I’m more troubled by the American Christianity Bradley portrays. It’s a pre-Prohibition, pre-Scopes American Christianity, and sadly mixed with racial and imperial values that sound jarring today. And it’s worth noting that some of the Christians in question were pre-Modernist-Crisis respectable society types, roughly contemporaries of Fanny Crosby, Ira Sankey, and Dwight L. Moody, making their attitudes sound doubly strange today. Here’s the signature quote, from page 236, from Robert MacArthur, long-time pastor of Calvary Baptist Church, New York City, in a sermon titled “Japan’s Victory — Christianity’s Opportunity,” an apparent commentary on a battle in the 1905 Russo-Japanese War:

The Great Master said, “By their fruits ye shall know them.” Apply that standard, and you will find that the nominally heathen Japan is more Christian than “Holy Russia.”

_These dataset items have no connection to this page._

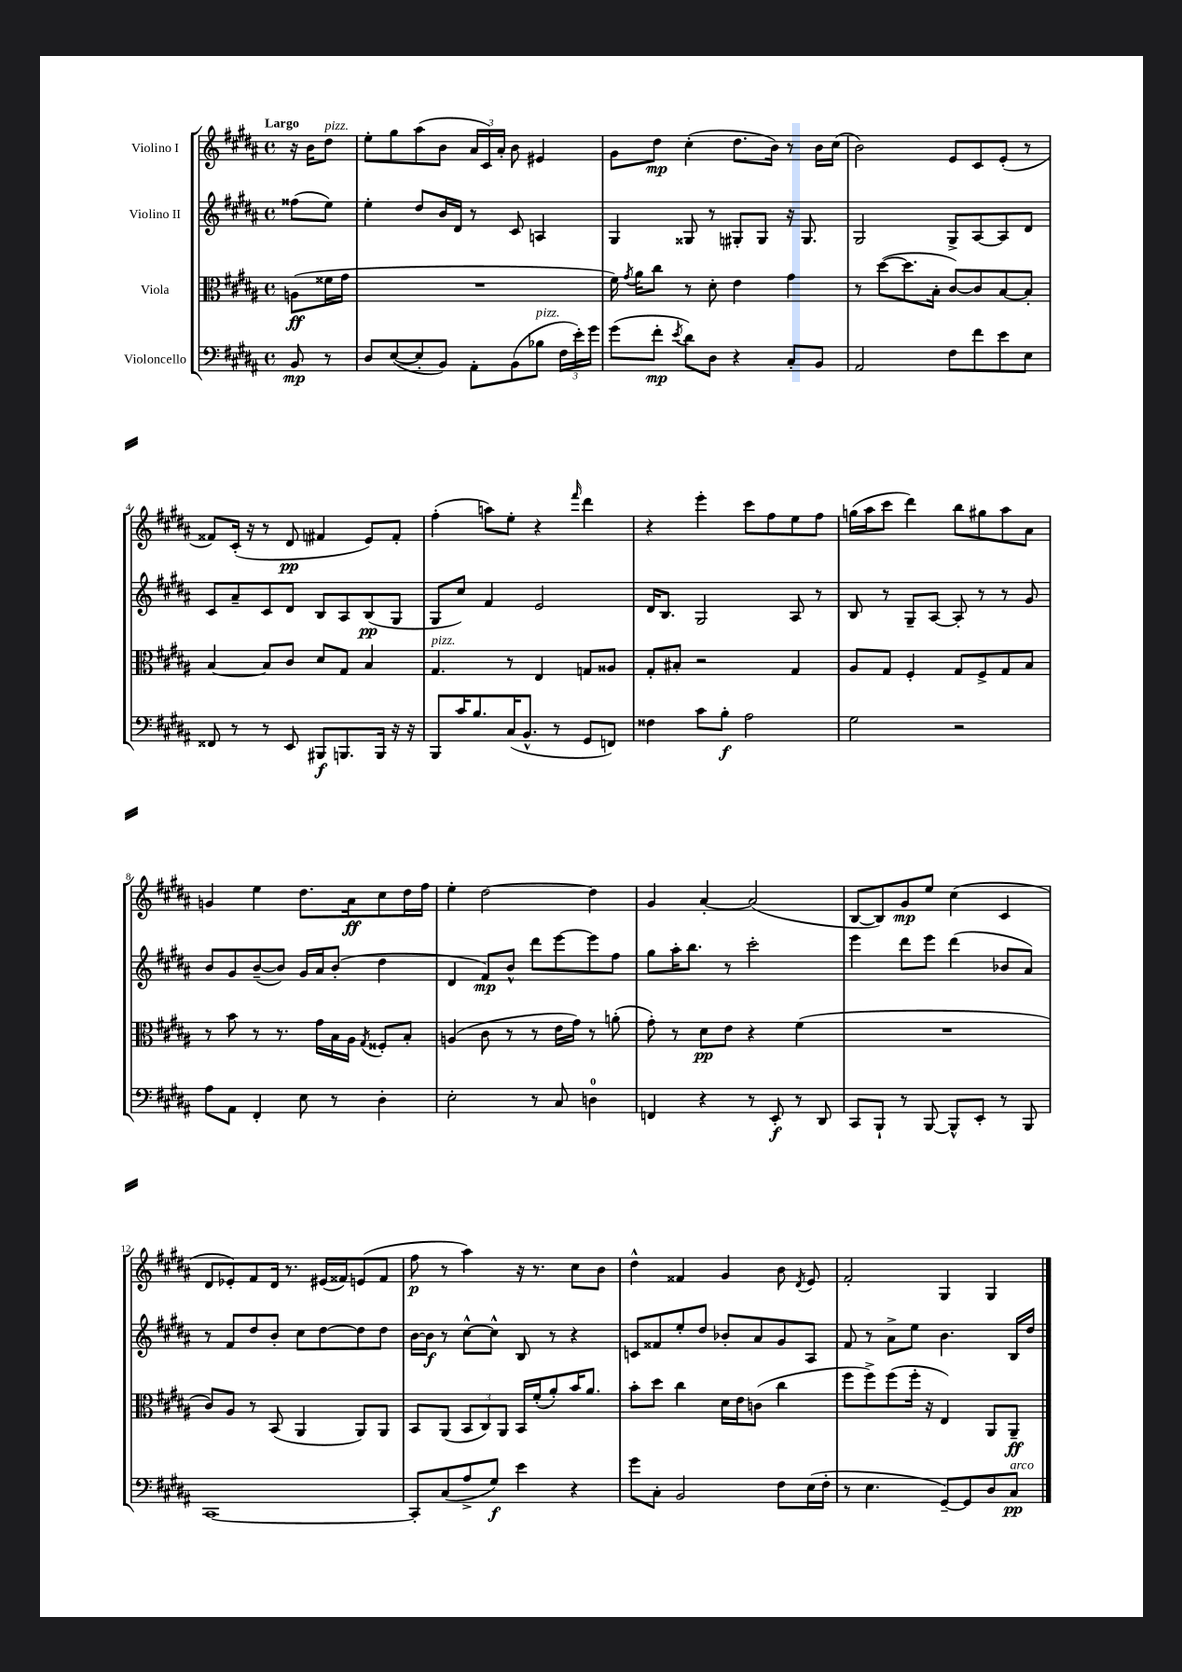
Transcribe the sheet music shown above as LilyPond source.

<<
\new StaffGroup <<
\new Staff = "s0" \with { instrumentName = "Violino I" } {
    \clef treble \key b \major \defaultTimeSignature \time 4/4 \partial 4 \tempo "Largo"
    \autoBeamOff r16 b'16[ dis''8]^\markup { \italic "pizz." } |
    e''8[-. gis''8 ais''8( b'8] \tuplet 3/2 { ais'16[ cis'16) ais'16]-. } b'8 eis'4 |
    gis'8[ dis''8]\mp cis''4-.( dis''8.[ b'16]) r8 b'16[ cis''16]( |
    b'2) e'8[ cis'8 e'8]-.( r8 |
    fisis'8[) cis'16]-.( r16 r8 dis'8\pp fis'4 e'8[) fis'8]-. |
    fis''4-.( a''8[) e''8]-. r4 \grace { fis'''16 } dis'''4 |
    r4 e'''4-. cis'''8[ fis''8 e''8 fis''8] |
    g''16[( ais''16 cis'''8] dis'''4) b''8[ gis''8 ais''8 ais'8] |
    g'4 e''4 dis''8.[ ais'16\ff cis''8 dis''16 fis''16] |
    e''4-. dis''2~ dis''4 |
    gis'4 ais'4~-. ais'2( |
    b8[~ b8) gis'8\mp e''8] cis''4( cis'4 |
    dis'8[ ees'8-.) fis'8 dis'16] r8. eis'16[( fisis'16) e'8( fisis'8] |
    fis''8\p r8 ais''4) r16 r8. cis''8[ b'8] |
    dis''4-^ fisis'4 gis'4 b'8 \acciaccatura { dis'8 } e'8 |
    fis'2-. gis4 gis4 \bar "|." |
}
\new Staff = "s1" \with { instrumentName = "Violino II" } {
    \clef treble \key b \major \defaultTimeSignature \time 4/4 \partial 4
    \autoBeamOff fisis''8[( e''8]) |
    e''4-. dis''8[ b'16 dis'16] r8 cis'8 a4 |
    gis4 gisis8 r8 gis8[-. gis8] r16 gis8. |
    gis2 gis8[-> ais8~ ais8 dis'8] |
    cis'8[ ais'8-- cis'8 dis'8] b8[ ais8 b8\pp( gis8] |
    gis8[ cis''8]) fis'4 e'2 |
    dis'16[ b8.] gis2 ais8 r8 |
    b8 r8 gis8[-- ais8]~ ais8-. r8 r8 gis'8 |
    b'8[ gis'8 b'8~--( b'8]) gis'16[ ais'16 b'8]-.( dis''4 |
    dis'4 fis'8[\mp) b'8]-^ dis'''8[ e'''8~ e'''8 fis''8] |
    gis''8[ ais''16-. b''8.] r8 cis'''2-. |
    e'''4 dis'''8[ e'''8] dis'''4( bes'8[ ais'8]) |
    r8 fis'8[ dis''8 b'8]-. cis''8[ dis''8~ dis''8 dis''8] |
    b'16[~ b'16]\f r8 cis''8[~-^ cis''8]-^ b8 r8 r4 |
    c'8[ fisis'8 e''8-. dis''8] bes'8[-. ais'8 gis'8 ais8] |
    fis'8 r8 ais'8[-> e''8] b'4. b16[ dis''16] \bar "|." |
}
\new Staff = "s2" \with { instrumentName = "Viola" } {
    \clef alto \key b \major \defaultTimeSignature \time 4/4 \partial 4
    \autoBeamOff a8[\ff( fisis'16 gis'16] |
    R1 |
    fis'16) \acciaccatura { gis'8 } ais'16[ cis''8] r8 dis'8-. e'4 gis'4 |
    r8 dis''8[~( dis''8. b16]-. cis'8[~) cis'8 b8~ b8]-. |
    b4~ b8[ cis'8] dis'8[ gis8] b4 |
    gis4.^\markup { \italic "pizz." } r8 e4 g8[ aisis8] |
    gis8[-. bis8]-. r2 gis4 |
    ais8[ gis8] fis4-. gis8[ fis8-> gis8 b8] |
    r8 b'8 r8 r8. gis'16[ b16 ais16] \acciaccatura { gis8 } fisis8[-. b8]-. |
    a4( cis'8 r8 r8 e'16[ gis'16]) r8 a'8-.( |
    gis'8-.) r8 dis'8[\pp e'8] r4 fis'4( |
    R1 |
    cis'8[) ais8] r8 b,8( ais,4 ais,8[) ais,8] |
    b,8[ ais,8]( \tuplet 3/2 { b,8[ cis8) ais,8] } b,16[ fis'16-.( ais'8-.) b'16 ais'8.] |
    b'8[-. dis''8] cis''4 dis'16[ e'16 c'8]( cis''4 |
    fis''8[ fis''8->) fis''8( fis''16]-. r16 e4) ais,8[ ais,8]--\ff \bar "|." |
}
\new Staff = "s3" \with { instrumentName = "Violoncello" } {
    \clef bass \key b \major \defaultTimeSignature \time 4/4 \partial 4
    \autoBeamOff b,8\mp r8 |
    dis8[ e8~( e8-. b,8]) ais,8[-. b,8( bes8]^\markup { \italic "pizz." } \tuplet 3/2 { fis16[ e'16-.) gis'16] } |
    gis'8[( fis'8]-.\mp \acciaccatura { e'8 } dis'8[) dis8] r4 cis8[-. b,8] |
    ais,2 fis8[ fis'8 e'8 e8] |
    fisis,8 r8 r8 e,8 bis,,8[\f b,,8. b,,16] r16 r16 |
    b,,8[ cis'16 b8. cis16( b,8.]-^ r8 gis,8[ f,8]) |
    fisis4 cis'8[ b8]-.\f ais2 |
    gis2 r2 |
    ais8[ ais,8] fis,4-. e8 r8 dis4-. |
    e2-. r8 cis8 d4-0 |
    f,4 r4 r8 e,8-.\f r8 dis,8 |
    cis,8[ b,,8]-! r8 b,,8~ b,,8[-^ e,8]-. r8 b,,8 |
    cis,1~ |
    cis,8[-. cis8( ais8-> gis8]\f) e'4 r4 |
    gis'8[ cis8]-. b,2 fis8[ e16( fis16]-. |
    r8 e4. gis,8[~--) gis,8 dis8 cis8]\pp^\markup { \italic "arco" } \bar "|." |
}
>>
>>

The victory of the Japanese is a distinct triumph for Christianity. The new civilization of Japan is largely the result of Christian teaching. A very great proportion of Japan’s leading men to-day, especially those who fight her battles on land and sea, with such skill and valor, profess the Christian faith.

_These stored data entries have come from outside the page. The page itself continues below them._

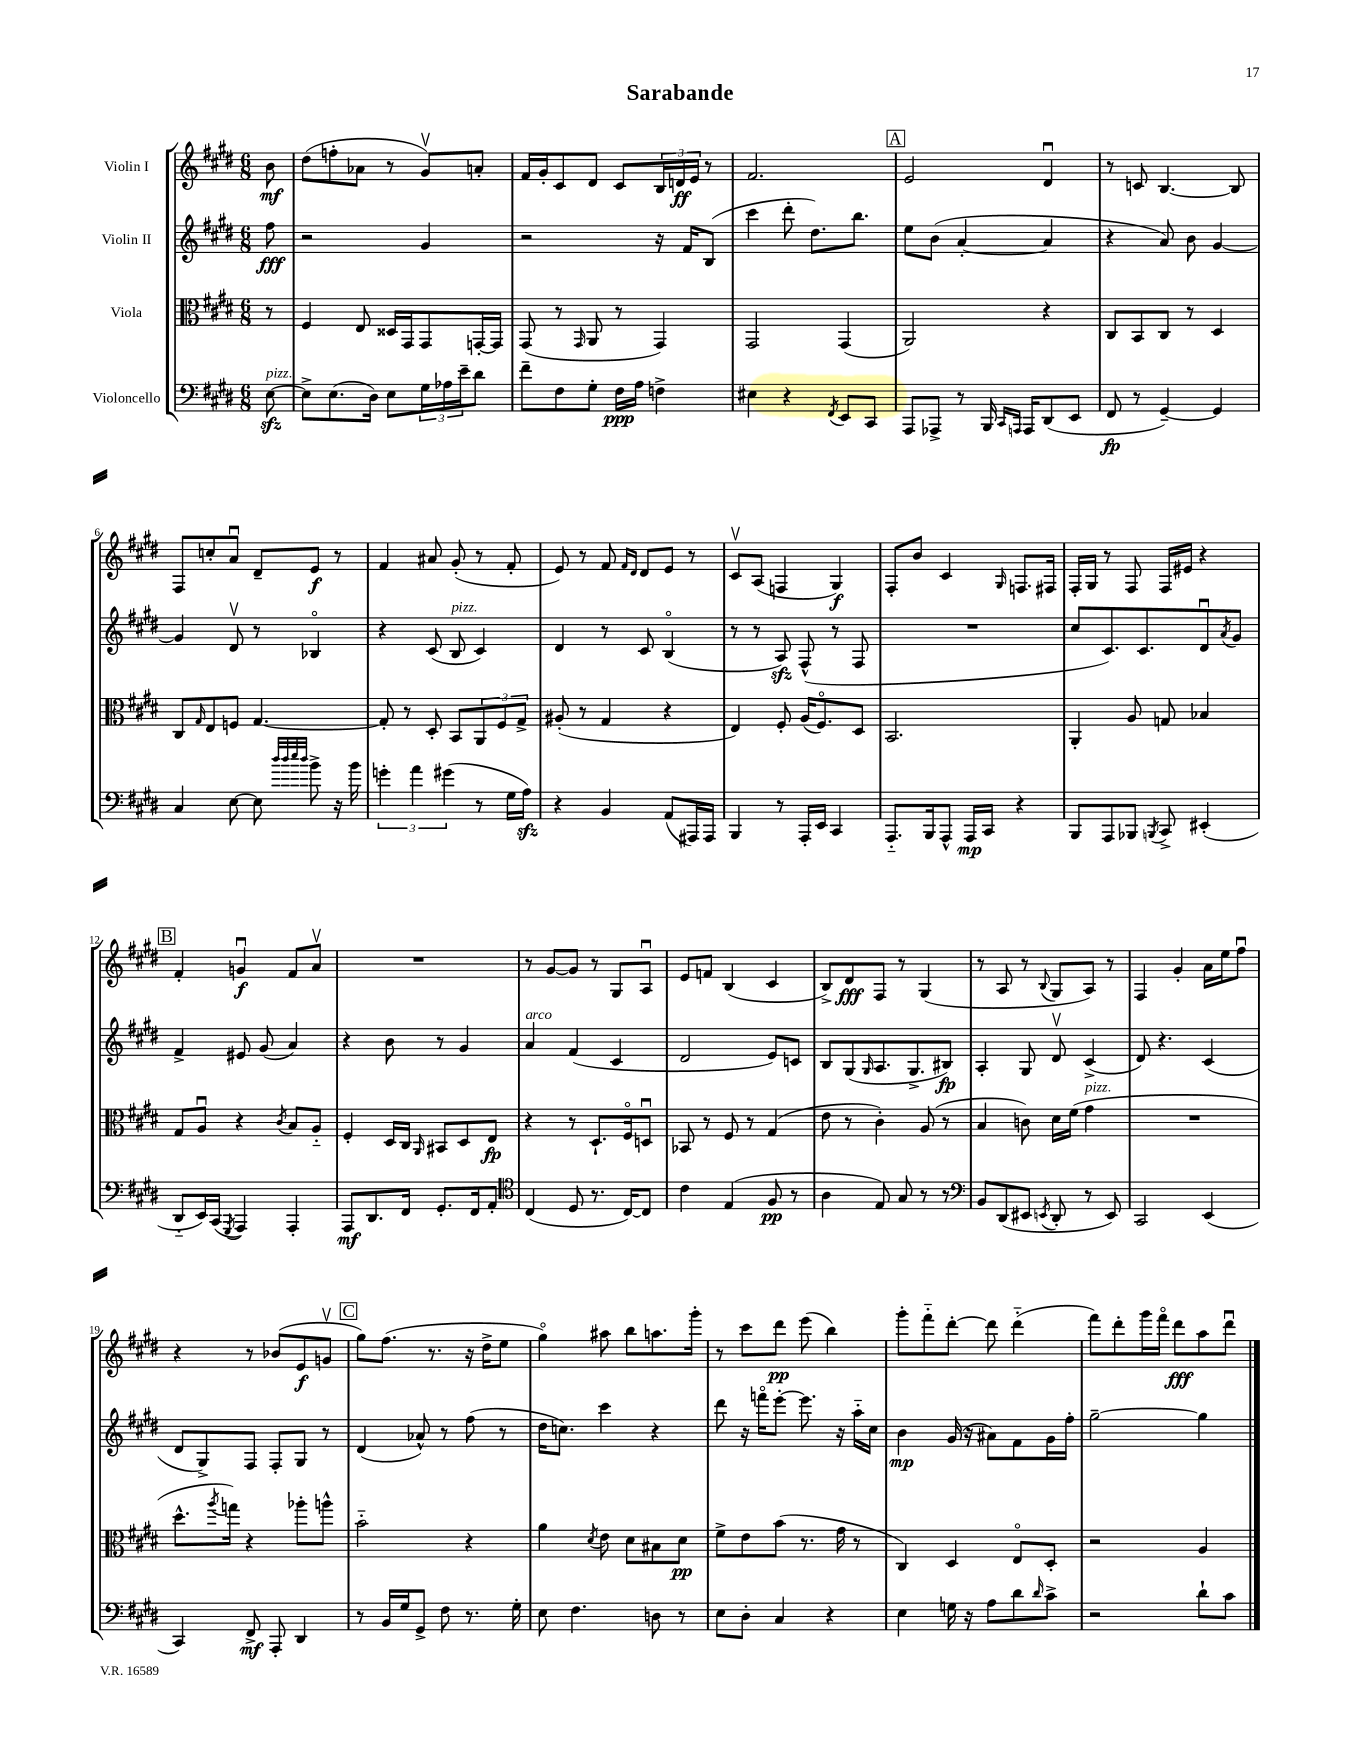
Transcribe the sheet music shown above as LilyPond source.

\header { title = "Sarabande" }
<<
\new StaffGroup <<
\new Staff = "s0" \with { instrumentName = "Violin I" } {
    \clef treble \key e \major \numericTimeSignature \time 6/8 \partial 8
    b'8\mf |
    dis''8( f''8-. aes'8 r8 gis'8\upbow) a'8-. |
    fis'16 gis'16-. cis'8 dis'8 cis'8 \tuplet 3/2 { b16 d'16\ff e'16 } r8 |
    fis'2. |
    \mark \markup { \box "A" } e'2 dis'4\downbow |
    r8 c'8 b4.~ b8 |
    fis8 c''8-. a'8\downbow dis'8-- e'8\f r8 |
    fis'4 ais'8 gis'8-.( r8 fis'8-. |
    e'8) r8 fis'8 \grace { fis'16 dis'16 } dis'8 e'8 r8 |
    cis'8\upbow a8( f4 gis4\f) |
    fis8-. b'8 cis'4 \grace { gis16 } f8. fis16 |
    fis16-. gis16 r8 fis8 fis16 eis'16 r4 |
    \mark \markup { \box "B" } fis'4-. g'4\downbow\f fis'8 a'8\upbow |
    R2. |
    r8 gis'8~ gis'8 r8 gis8 a8\downbow |
    e'8 f'8 b4( cis'4 |
    b8->) dis'8\fff fis8 r8 gis4( |
    r8 a8 r8 \appoggiatura { b8 } gis8 a8) r8 |
    fis4 gis'4-. a'16 e''16 fis''8\downbow |
    r4 r8 bes'8( e'8\f g'8\upbow |
    \mark \markup { \box "C" } gis''8) fis''8.( r8. r16 dis''16-> e''8 |
    gis''4\flageolet) ais''8 b''8 a''8. gis'''16-. |
    r8 cis'''8 dis'''8\pp e'''8( b''4) |
    gis'''8-. fis'''8-_ dis'''8~-. dis'''8 dis'''4-_( |
    fis'''8) dis'''8-. gis'''16 fis'''16\flageolet dis'''8\fff a''8 dis'''8\downbow \bar "|." |
}
\new Staff = "s1" \with { instrumentName = "Violin II" } {
    \clef treble \key e \major \numericTimeSignature \time 6/8 \partial 8
    fis''8\fff |
    r2 gis'4 |
    r2 r16 fis'16 b8( |
    cis'''4 dis'''8-. dis''8.) b''8. |
    \mark \markup { \box "A" } e''8 b'8( a'4~-. a'4 |
    r4 a'8) b'8 gis'4~ |
    gis'4 dis'8\upbow r8 bes4\flageolet |
    r4 cis'8( b8^\markup { \italic "pizz." } cis'4) |
    dis'4 r8 cis'8 b4\flageolet( |
    r8 r8 a8\sfz) fis8-^( r8 fis8 |
    R2. |
    cis''8 cis'8.) cis'8. dis'8\downbow \acciaccatura { a'8 } gis'8 |
    \mark \markup { \box "B" } fis'4-> eis'8 gis'8( a'4) |
    r4 b'8 r8 gis'4 |
    a'4^\markup { \italic "arco" } fis'4( cis'4 |
    dis'2 e'8) c'8 |
    b8 gis8( \grace { gis16 } a8. gis8.-> bis8\fp) |
    a4-. gis8 dis'8\upbow cis'4->( |
    dis'8) r4. cis'4( |
    dis'8 gis8->) fis8 fis8-. gis8 r8 |
    \mark \markup { \box "C" } dis'4( aes'8-^) r8 fis''8( r8 |
    dis''16 c''8.) cis'''4 r4 |
    dis'''8 r16 f'''16\flageolet e'''8~-. e'''8. r16 a''16-_ cis''16 |
    b'4\mp gis'16( r16 ais'8) fis'8 gis'16 fis''16-. |
    gis''2~-- gis''4 \bar "|." |
}
\new Staff = "s2" \with { instrumentName = "Viola" } {
    \clef alto \key e \major \numericTimeSignature \time 6/8 \partial 8
    r8 |
    fis4 e8 disis16 gis,16 gis,8 g,16~-. g,16 |
    gis,8( r8 \grace { gis,16 } a,8 r8 gis,4) |
    gis,2 gis,4( |
    \mark \markup { \box "A" } a,2) r4 |
    cis8 b,8 cis8 r8 dis4 |
    cis8 \grace { gis16 } e8 f8 gis4.~ |
    gis8-. r8 dis8-. b,8 \tuplet 3/2 { a,8 fis8 gis8-> } |
    ais8-.( r8 gis4 r4 |
    e4) fis8-. a16( fis8.\flageolet) dis8 |
    b,2. |
    a,4-. a8 g8 bes4 |
    \mark \markup { \box "B" } gis8 a8\downbow r4 \acciaccatura { cis'8 } b8 a8-_ |
    fis4-. dis16 cis16 \grace { a,16 } bis,8 dis8 e8\fp |
    r4 r8 dis8.-! fis16\flageolet d8\downbow |
    bes,8 r8 fis8 r8 gis4( |
    e'8 r8 cis'4-.) a8( r8 |
    b4 c'8) dis'16 fis'16( gis'4^\markup { \italic "pizz." } |
    R2. |
    dis''8.-^ \acciaccatura { a''8 } g''16) r4 aes''8-. a''8-^ |
    \mark \markup { \box "C" } b'2-_ r4 |
    a'4 \acciaccatura { dis'8 } e'8 dis'8 bis8 dis'8\pp |
    fis'8-> e'8 b'8( r8. gis'16 r8 |
    cis4) dis4 e8\flageolet dis8-. |
    r2 a4 \bar "|." |
}
\new Staff = "s3" \with { instrumentName = "Violoncello" } {
    \clef bass \key e \major \numericTimeSignature \time 6/8 \partial 8
    e8~\sfz^\markup { \italic "pizz." } |
    e8-> e8.( dis16) e8 \tuplet 3/2 { gis16 aes16 e'16-- } dis'8 |
    fis'8-- fis8 gis8-. fis16\ppp a16 f4-> |
    eis4 r4 \acciaccatura { fis,8 } e,8 cis,8 |
    \mark \markup { \box "A" } a,,8 aes,,8-> r8 b,,16 \grace { cis,16 a,,16 } a,,16 dis,8( e,8 |
    fis,8\fp r8 gis,4~--) gis,4 |
    cis4 e8~ e8 \grace { dis''32 dis''32 e''32 dis''32 } b'8-> r16 b'16 |
    \tuplet 3/2 { g'4-. a'4 gis'4( } r8 gis16 a16\sfz) |
    r4 b,4 a,8( ais,,16) ais,,16 |
    b,,4 r8 a,,16-. e,16 cis,4 |
    a,,8.-_ b,,16 a,,8-^ a,,16\mp cis,16 r4 |
    b,,8 a,,8 bes,,8 \acciaccatura { b,,8 } cis,8-> eis,4-.( |
    \mark \markup { \box "B" } dis,8-_ e,16) cis,16( \acciaccatura { gis,,8 } a,,4) a,,4-. |
    a,,8\mf dis,8. fis,16 gis,8.-. fis,16 a,8-. |
    \clef tenor cis4( dis8 r8. cis16~) cis8 |
    cis'4 e4( fis8\pp r8 |
    a4 e8) gis8 r8 r8 |
    \clef bass b,8 dis,8( eis,8 \acciaccatura { e,8 } dis,8-. r8 e,8) |
    cis,2 e,4( |
    cis,4) fis,8->\mf a,,8-. dis,4 |
    \mark \markup { \box "C" } r8 b,16 gis16 gis,8-> fis8 r8. gis16-. |
    e8 fis4. d8 r8 |
    e8 dis8-. cis4 r4 |
    e4 g16 r16 a8 dis'8 \grace { dis'16 } cis'8-> |
    r2 dis'8-! cis'8 \bar "|." |
}
>>
>>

I realize it’s always dangerous to judge one era’s attitudes by those of one’s own, and it’s worthwhile to remember that if “the past is a foreign country and they do things differently there” [link] by the same token our values and attitudes will in some unanticipated way seem strange in the future, but I tend to take MacArthur’s attitude here as a cautionary tale and a warning to be careful when casting the affairs of modern nations (especially one’s own) in religious terms. A Christian should always beware mixing his identity as a Christian with his identity as anything else, or indeed mixing Christianity itself with any other issue, no matter how seemingly sensible. As C. S. Lewis warns, up to and including “spelling reform” [link].